* TO DO
Copy the lines of data word for word, starting at the line that contains "scientific name: Parkinsonia aculeata" and ending at the line that contains "name author: I.C. Nielsen".

* DATASET CONTENT
★ ★ ★ ★ ★

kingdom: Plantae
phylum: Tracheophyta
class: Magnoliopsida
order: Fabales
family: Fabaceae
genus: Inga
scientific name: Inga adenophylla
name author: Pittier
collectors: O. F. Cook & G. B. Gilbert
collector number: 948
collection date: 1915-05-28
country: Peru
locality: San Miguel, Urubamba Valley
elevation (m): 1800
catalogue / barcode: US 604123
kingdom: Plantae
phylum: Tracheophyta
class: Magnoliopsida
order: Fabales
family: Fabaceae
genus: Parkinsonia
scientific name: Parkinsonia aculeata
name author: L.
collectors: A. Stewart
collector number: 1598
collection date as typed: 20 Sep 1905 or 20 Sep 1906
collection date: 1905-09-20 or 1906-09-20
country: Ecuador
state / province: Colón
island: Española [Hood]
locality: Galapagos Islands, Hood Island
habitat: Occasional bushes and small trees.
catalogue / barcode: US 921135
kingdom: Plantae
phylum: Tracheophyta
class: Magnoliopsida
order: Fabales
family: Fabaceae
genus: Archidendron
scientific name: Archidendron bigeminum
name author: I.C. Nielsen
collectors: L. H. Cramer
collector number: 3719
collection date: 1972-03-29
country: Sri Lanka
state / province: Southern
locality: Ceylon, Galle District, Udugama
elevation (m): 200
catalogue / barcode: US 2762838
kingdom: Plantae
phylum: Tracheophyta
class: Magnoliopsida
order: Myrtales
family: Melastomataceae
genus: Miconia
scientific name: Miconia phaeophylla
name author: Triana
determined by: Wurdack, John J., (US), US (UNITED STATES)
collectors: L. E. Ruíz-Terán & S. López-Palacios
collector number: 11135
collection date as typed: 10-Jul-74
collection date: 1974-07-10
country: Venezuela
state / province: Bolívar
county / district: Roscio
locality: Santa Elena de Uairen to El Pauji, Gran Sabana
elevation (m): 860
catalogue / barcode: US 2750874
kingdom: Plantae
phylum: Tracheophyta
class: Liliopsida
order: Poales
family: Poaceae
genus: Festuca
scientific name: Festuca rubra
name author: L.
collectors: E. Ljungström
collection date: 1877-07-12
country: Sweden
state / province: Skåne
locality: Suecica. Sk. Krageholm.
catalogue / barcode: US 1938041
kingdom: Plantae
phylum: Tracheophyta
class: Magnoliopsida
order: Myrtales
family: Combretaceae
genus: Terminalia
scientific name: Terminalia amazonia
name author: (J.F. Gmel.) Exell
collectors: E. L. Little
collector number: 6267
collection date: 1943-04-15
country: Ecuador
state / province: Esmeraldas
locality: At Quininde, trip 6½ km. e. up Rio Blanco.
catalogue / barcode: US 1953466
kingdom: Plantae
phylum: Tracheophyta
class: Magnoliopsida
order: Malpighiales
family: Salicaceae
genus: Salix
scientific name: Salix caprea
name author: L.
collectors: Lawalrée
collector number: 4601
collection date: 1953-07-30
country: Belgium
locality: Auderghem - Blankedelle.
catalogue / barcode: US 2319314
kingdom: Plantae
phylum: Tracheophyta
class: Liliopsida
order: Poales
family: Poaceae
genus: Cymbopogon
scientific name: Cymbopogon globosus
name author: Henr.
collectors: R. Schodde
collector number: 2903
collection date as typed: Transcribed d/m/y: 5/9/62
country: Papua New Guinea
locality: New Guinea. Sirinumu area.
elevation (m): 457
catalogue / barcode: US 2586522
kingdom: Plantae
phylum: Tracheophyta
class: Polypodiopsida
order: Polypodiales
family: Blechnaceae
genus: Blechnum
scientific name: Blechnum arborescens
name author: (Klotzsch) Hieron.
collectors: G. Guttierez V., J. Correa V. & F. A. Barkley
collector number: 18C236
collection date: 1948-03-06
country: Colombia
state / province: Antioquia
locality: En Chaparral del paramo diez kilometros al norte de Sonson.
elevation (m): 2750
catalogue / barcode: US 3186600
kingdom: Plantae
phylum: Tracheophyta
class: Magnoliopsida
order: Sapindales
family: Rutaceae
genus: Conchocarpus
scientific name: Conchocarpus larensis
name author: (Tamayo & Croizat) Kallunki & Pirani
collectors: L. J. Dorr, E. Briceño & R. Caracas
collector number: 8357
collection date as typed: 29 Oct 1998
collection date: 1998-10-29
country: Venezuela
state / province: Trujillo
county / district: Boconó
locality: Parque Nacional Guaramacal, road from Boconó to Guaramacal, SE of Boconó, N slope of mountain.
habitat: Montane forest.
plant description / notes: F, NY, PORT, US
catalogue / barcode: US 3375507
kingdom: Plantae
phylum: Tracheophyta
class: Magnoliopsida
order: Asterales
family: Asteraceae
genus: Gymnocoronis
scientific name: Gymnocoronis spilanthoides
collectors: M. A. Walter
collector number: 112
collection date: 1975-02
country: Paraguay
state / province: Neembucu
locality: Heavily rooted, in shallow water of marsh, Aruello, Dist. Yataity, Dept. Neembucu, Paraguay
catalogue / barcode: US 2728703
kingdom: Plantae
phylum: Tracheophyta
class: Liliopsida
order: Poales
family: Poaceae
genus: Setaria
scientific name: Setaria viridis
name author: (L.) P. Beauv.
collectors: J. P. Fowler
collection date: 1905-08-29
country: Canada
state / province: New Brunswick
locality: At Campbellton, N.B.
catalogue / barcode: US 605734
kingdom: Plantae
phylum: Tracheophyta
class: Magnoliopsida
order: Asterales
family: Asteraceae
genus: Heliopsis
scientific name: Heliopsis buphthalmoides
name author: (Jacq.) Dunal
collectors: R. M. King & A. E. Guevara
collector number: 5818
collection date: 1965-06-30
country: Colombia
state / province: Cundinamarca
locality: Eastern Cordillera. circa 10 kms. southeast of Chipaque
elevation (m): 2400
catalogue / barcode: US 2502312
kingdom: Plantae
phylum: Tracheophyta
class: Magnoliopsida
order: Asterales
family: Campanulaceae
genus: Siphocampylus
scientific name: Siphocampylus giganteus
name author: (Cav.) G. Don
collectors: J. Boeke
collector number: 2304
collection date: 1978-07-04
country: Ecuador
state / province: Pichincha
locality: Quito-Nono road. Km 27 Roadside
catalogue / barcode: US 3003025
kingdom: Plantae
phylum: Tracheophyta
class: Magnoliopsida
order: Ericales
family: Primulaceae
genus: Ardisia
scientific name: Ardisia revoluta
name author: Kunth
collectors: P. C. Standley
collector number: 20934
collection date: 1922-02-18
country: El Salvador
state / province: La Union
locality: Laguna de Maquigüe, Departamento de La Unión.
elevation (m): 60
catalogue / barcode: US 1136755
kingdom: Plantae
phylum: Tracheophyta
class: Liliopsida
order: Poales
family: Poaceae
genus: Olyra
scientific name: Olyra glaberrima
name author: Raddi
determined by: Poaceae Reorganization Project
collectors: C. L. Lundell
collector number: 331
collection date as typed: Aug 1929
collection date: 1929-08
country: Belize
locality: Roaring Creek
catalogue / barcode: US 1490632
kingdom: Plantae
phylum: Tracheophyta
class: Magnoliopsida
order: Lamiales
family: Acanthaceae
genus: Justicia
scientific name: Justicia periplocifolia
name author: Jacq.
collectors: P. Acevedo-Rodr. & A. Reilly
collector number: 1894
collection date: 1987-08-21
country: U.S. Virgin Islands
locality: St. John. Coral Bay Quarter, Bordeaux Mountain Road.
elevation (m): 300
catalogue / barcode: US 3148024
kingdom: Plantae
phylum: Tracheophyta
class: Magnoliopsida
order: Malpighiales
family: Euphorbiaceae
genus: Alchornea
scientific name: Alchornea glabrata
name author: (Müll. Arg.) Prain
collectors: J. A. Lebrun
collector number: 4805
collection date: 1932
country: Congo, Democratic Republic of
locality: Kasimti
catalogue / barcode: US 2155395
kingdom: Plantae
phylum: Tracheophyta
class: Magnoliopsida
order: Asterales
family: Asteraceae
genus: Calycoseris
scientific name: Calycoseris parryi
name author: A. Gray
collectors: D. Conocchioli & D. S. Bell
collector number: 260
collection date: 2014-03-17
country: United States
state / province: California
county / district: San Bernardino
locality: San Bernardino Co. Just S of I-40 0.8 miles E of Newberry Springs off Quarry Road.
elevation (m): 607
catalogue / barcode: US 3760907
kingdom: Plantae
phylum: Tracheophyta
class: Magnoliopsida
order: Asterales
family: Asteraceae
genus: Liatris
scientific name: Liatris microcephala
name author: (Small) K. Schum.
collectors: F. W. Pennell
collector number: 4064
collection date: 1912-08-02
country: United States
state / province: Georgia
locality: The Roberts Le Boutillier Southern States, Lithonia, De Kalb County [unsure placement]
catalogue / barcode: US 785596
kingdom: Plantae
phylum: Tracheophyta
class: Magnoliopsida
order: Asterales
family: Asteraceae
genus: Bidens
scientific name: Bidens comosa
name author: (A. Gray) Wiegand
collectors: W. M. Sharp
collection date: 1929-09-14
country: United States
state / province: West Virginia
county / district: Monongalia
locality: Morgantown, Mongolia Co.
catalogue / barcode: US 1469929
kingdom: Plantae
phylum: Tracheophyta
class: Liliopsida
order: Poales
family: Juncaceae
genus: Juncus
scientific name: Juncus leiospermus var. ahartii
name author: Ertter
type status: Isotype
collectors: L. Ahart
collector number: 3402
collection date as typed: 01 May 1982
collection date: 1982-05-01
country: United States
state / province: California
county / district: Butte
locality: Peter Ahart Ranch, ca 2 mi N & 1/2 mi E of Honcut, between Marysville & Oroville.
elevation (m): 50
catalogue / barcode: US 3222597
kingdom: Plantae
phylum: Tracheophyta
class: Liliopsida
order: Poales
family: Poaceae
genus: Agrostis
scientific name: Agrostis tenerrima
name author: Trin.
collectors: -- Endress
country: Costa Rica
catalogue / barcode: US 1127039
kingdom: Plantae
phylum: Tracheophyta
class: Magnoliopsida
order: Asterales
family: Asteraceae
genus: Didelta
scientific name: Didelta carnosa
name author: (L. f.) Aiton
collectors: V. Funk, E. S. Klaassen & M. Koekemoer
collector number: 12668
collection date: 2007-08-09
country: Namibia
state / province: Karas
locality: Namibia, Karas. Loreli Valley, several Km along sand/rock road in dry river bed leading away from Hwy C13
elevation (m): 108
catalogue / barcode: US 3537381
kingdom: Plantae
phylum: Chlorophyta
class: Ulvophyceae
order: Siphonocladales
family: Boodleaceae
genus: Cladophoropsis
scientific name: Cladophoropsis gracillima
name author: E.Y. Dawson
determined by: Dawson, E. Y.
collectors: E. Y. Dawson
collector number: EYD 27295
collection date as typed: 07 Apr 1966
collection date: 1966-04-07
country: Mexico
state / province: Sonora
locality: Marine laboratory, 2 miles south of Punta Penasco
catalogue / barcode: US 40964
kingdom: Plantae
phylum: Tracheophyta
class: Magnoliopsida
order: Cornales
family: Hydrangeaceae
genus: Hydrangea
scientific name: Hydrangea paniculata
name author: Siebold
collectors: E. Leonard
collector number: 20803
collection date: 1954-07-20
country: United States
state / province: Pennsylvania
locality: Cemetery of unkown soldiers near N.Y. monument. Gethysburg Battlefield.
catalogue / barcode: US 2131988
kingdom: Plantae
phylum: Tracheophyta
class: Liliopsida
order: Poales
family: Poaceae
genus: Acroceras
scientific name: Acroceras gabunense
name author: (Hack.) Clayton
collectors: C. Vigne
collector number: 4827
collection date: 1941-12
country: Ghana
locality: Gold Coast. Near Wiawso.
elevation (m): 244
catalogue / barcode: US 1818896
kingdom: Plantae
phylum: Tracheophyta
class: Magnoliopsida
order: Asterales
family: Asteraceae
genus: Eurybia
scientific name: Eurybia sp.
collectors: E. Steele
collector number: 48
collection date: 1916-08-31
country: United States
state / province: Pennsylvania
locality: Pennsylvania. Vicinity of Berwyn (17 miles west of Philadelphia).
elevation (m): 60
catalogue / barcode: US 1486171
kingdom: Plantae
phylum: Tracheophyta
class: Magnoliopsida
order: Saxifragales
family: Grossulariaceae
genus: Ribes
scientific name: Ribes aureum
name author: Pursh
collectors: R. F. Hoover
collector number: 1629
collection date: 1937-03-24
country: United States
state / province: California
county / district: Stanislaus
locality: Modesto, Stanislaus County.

★ ★ ★ ★ ★

* RESULT FOR THIS EXERCISE
scientific name: Parkinsonia aculeata
name author: L.
collectors: A. Stewart
collector number: 1598
collection date as typed: 20 Sep 1905 or 20 Sep 1906
collection date: 1905-09-20 or 1906-09-20
country: Ecuador
state / province: Colón
island: Española [Hood]
locality: Galapagos Islands, Hood Island
habitat: Occasional bushes and small trees.
catalogue / barcode: US 921135
kingdom: Plantae
phylum: Tracheophyta
class: Magnoliopsida
order: Fabales
family: Fabaceae
genus: Archidendron
scientific name: Archidendron bigeminum
name author: I.C. Nielsen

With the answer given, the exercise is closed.